Every day we were floored as we listened to their excuses about doing chores. Whether it was homework, friends or just plain boredom, the kids decided they didn’t like doing them. We’d go through hours of pleading and grumbling about something as simple as drying the dishes. We took away privileges, but even that didn’t deter them from complaining. In a moment of sheer desperation, we decided to revolutionize our “chore chart.”
First, my husband and I added our names to the chart. Even though we already did most of the work around the house, we wanted the kids to see us complete tasks without complaining.
Next, we came up with five weekly chores and put them into a rotational chart. Offering a variety of chores and including the entire family has given our kids a new-found motivation. Watching us complete our tasks in a happy mood has improved their attitude too!
Then we added another component to our chore bulletin board called “Help Wanted.” Every few days, I post of piece of paper with a chore on it and what they can earn for completing this job.

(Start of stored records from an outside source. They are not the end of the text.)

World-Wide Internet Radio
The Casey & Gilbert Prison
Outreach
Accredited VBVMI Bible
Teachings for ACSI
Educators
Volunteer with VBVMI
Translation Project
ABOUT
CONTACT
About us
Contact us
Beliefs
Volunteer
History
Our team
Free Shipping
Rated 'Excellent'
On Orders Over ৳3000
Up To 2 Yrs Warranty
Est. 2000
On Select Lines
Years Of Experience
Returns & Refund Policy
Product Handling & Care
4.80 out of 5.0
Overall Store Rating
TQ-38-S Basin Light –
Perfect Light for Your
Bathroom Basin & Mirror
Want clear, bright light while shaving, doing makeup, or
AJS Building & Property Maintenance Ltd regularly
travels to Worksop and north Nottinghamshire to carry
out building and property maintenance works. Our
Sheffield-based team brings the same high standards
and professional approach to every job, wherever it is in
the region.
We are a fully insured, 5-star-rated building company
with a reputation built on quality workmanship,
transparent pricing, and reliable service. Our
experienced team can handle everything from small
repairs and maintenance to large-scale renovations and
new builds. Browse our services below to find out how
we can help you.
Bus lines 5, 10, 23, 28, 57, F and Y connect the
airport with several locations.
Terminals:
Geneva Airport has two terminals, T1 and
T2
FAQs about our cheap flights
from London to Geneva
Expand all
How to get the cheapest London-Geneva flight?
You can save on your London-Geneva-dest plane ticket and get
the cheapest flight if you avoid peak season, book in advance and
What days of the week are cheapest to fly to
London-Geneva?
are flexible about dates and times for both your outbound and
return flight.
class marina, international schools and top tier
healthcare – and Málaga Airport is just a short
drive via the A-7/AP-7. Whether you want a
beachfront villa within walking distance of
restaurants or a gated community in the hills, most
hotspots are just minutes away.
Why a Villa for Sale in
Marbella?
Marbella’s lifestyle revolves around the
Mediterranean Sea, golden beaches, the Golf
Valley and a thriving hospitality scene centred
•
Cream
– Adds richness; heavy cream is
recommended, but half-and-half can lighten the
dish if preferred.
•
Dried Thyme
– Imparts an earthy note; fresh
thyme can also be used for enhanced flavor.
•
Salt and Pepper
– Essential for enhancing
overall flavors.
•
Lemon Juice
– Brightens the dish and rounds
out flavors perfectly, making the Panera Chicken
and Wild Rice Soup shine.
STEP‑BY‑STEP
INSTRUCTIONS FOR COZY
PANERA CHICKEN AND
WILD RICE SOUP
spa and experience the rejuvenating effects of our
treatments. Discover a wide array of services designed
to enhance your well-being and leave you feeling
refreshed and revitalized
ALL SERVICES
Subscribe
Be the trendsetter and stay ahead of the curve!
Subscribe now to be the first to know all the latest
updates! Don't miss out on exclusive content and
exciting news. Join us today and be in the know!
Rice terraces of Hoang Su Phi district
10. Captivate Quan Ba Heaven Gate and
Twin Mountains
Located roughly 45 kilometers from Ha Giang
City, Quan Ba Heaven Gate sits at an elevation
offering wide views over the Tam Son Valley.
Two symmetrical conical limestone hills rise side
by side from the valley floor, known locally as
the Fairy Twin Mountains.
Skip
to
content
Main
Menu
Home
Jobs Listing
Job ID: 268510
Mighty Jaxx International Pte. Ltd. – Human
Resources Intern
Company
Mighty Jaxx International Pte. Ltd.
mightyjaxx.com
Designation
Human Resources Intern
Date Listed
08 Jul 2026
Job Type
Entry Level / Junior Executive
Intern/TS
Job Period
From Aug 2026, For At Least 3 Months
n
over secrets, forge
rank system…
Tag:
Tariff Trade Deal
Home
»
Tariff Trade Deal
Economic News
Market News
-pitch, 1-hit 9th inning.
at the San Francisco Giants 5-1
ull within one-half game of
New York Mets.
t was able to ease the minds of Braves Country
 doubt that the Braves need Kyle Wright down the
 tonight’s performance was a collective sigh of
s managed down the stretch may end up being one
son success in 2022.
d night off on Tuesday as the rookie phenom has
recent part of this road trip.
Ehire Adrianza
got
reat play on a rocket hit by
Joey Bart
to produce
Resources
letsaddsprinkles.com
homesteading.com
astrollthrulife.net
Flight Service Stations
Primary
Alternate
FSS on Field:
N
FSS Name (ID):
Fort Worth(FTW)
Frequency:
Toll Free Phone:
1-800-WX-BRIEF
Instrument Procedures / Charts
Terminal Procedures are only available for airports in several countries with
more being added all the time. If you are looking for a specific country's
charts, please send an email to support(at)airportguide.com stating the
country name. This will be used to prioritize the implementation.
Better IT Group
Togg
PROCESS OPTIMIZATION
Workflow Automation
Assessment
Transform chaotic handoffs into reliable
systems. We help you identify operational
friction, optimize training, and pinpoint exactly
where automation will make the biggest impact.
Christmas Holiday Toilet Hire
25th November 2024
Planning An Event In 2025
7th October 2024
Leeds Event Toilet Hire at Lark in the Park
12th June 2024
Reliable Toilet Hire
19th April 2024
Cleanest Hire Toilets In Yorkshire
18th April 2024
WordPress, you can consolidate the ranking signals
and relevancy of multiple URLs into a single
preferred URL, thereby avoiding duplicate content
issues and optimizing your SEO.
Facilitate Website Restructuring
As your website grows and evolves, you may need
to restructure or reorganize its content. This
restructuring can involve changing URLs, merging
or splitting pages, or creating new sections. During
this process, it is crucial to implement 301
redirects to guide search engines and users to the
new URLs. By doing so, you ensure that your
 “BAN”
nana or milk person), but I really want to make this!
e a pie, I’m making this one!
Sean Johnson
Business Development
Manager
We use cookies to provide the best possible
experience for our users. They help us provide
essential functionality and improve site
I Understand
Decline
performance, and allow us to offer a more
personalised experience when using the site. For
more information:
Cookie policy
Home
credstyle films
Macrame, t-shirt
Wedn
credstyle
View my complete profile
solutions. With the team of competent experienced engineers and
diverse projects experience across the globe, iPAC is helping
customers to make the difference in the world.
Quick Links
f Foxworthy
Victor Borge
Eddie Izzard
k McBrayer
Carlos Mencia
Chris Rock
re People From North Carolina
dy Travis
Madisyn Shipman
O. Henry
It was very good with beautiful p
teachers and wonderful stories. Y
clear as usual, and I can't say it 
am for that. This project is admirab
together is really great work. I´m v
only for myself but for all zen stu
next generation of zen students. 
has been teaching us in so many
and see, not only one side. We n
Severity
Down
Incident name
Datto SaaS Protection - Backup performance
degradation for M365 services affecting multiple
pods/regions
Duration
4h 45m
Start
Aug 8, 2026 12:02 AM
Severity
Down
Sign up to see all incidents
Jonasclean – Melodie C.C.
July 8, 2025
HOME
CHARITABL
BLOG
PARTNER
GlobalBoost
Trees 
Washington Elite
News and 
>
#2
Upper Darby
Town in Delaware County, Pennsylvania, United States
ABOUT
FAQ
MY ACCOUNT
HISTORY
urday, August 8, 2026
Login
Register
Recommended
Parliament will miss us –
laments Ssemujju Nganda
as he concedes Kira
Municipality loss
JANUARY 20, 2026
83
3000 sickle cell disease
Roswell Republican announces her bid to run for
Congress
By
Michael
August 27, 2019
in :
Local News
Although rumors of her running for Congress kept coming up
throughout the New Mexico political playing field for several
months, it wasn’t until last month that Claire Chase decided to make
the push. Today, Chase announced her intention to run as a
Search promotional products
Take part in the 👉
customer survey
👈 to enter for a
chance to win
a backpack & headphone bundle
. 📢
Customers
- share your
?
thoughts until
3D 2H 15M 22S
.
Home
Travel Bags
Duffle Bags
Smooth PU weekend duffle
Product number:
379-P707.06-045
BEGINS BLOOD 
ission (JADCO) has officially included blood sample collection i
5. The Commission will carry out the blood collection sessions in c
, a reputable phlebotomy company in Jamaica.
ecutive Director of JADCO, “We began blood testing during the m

We don’t pay money for doing “Help Wanted” chores. Instead, the kids can earn items such as: Extend your bedtime by 10 minutes. Or add 15 minutes extra TV time. Or buy a free fountain drink at the local gas station. We include things the kids look forward to doing. But the rule is: They cannot pull the paper down to claim it until they’re ready to do the chore.
Since we’ve added the Help Wanted section, our kids don’t feel like they have to do chores. Instead, they’re choosing to do extra chores. Usually when a new job is posted, it’s a mad race to the board to be the first one to claim it! In an amazing change of events, we’ve seen our kids beg us to add more Help Wanted chores. And now our house has become the cleanest house in the neighborhood!